*** Task material Section Begins ***
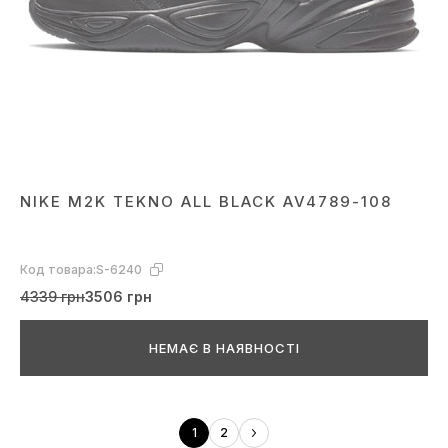
NIKE M2K TEKNO ALL BLACK AV4789-108
Код товара:
S-6240
4339 грн
3506 грн
НЕМАЄ В НАЯВНОСТІ
1
2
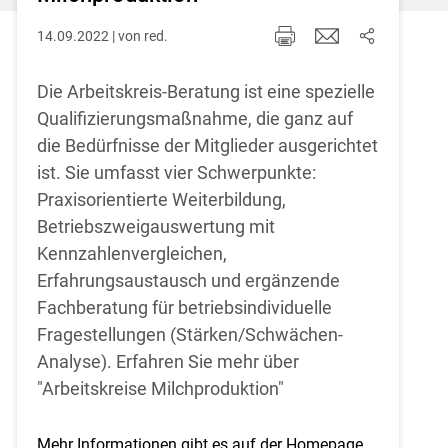
14.09.2022 | von red.
Die Arbeitskreis-Beratung ist eine spezielle
Qualifizierungsmaßnahme, die ganz auf
die Bedürfnisse der Mitglieder ausgerichtet
ist. Sie umfasst vier Schwerpunkte:
Praxisorientierte Weiterbildung,
Betriebszweigauswertung mit
Kennzahlenvergleichen,
Erfahrungsaustausch und ergänzende
Fachberatung für betriebsindividuelle
Fragestellungen (Stärken/Schwächen-
Analyse). Erfahren Sie mehr über
"Arbeitskreise Milchproduktion"
Mehr Informationen gibt es auf der Homepage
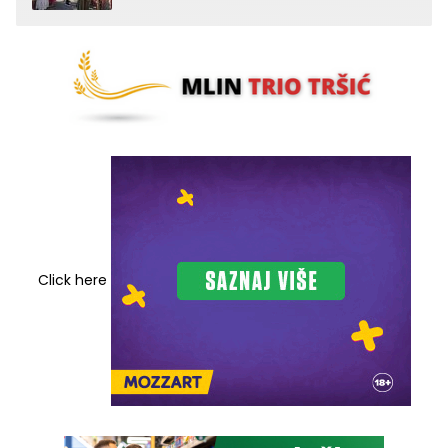
Click here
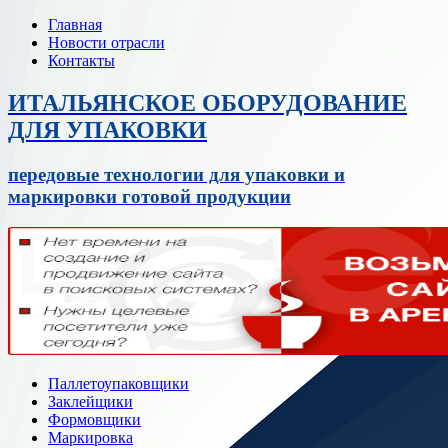
Главная
Новости отрасли
Контакты
ИТАЛЬЯНСКОЕ ОБОРУДОВАНИЕ
ДЛЯ УПАКОВКИ
передовые технологии для упаковки и
маркировки готовой продукции
Паллетоупаковщики
Заклейщики
Формовщики
Маркировка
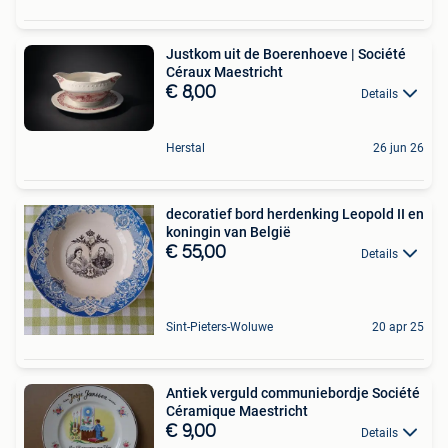
Justkom uit de Boerenhoeve | Société
Céraux Maestricht
€ 8,00
Details
Herstal
26 jun 26
decoratief bord herdenking Leopold II en
koningin van België
€ 55,00
Details
Sint-Pieters-Woluwe
20 apr 25
Antiek verguld communiebordje Société
Céramique Maestricht
€ 9,00
Details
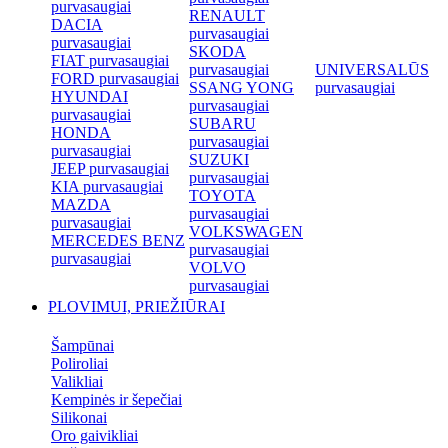
purvasaugiai
RENAULT
DACIA
purvasaugiai
purvasaugiai
SKODA
FIAT purvasaugiai
purvasaugiai
UNIVERSALŪS
FORD purvasaugiai
SSANG YONG
purvasaugiai
HYUNDAI
purvasaugiai
purvasaugiai
SUBARU
HONDA
purvasaugiai
purvasaugiai
SUZUKI
JEEP purvasaugiai
purvasaugiai
KIA purvasaugiai
TOYOTA
MAZDA
purvasaugiai
purvasaugiai
VOLKSWAGEN
MERCEDES BENZ
purvasaugiai
purvasaugiai
VOLVO
purvasaugiai
PLOVIMUI, PRIEŽIŪRAI
Šampūnai
Poliroliai
Valikliai
Kempinės ir šepečiai
Silikonai
Oro gaivikliai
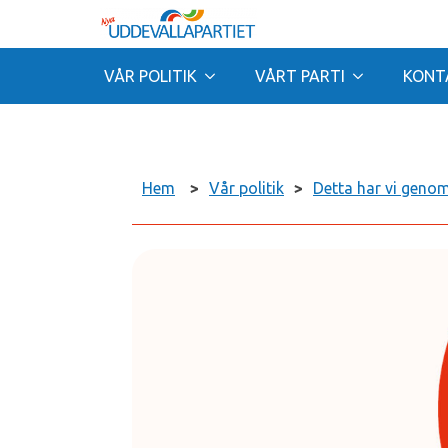
VÅR POLITIK
VÅRT PARTI
KONT
Hem
>
Vår politik
>
Detta har vi geno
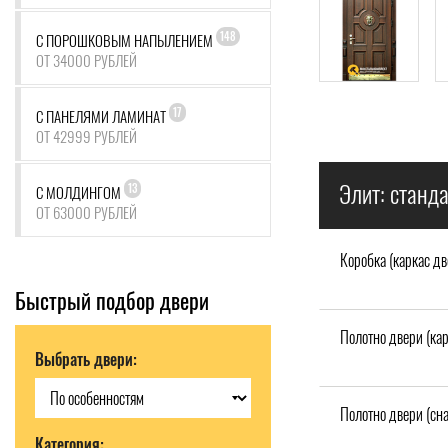
148
С ПОРОШКОВЫМ НАПЫЛЕНИЕМ
ОТ 34000 РУБЛЕЙ
17
С ПАНЕЛЯМИ ЛАМИНАТ
ОТ 42999 РУБЛЕЙ
Элит: станд
13
С МОЛДИНГОМ
ОТ 63000 РУБЛЕЙ
Коробка (каркас дв
Быстрый подбор двери
Полотно двери (кар
Выбрать двери:
Полотно двери (сн
Категория:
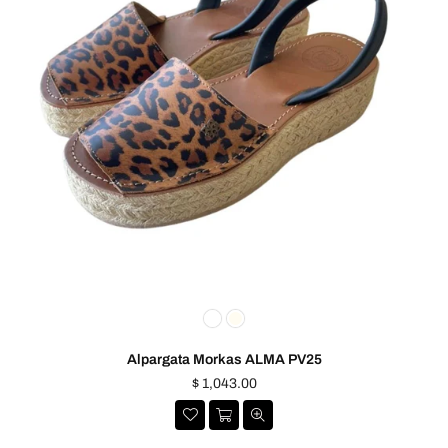
Alpargata Morkas ALMA PV25
Precio
$ 1,043.00
habitual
*** Task material Section Ends ***
Task directions:
Pick out each line in the records above that contains the word "двери", and copy those lines out in full.

Answer to the exercise:
Быстрый подбор двери
Полотно двери (кар
Выбрать двери:
Полотно двери (сн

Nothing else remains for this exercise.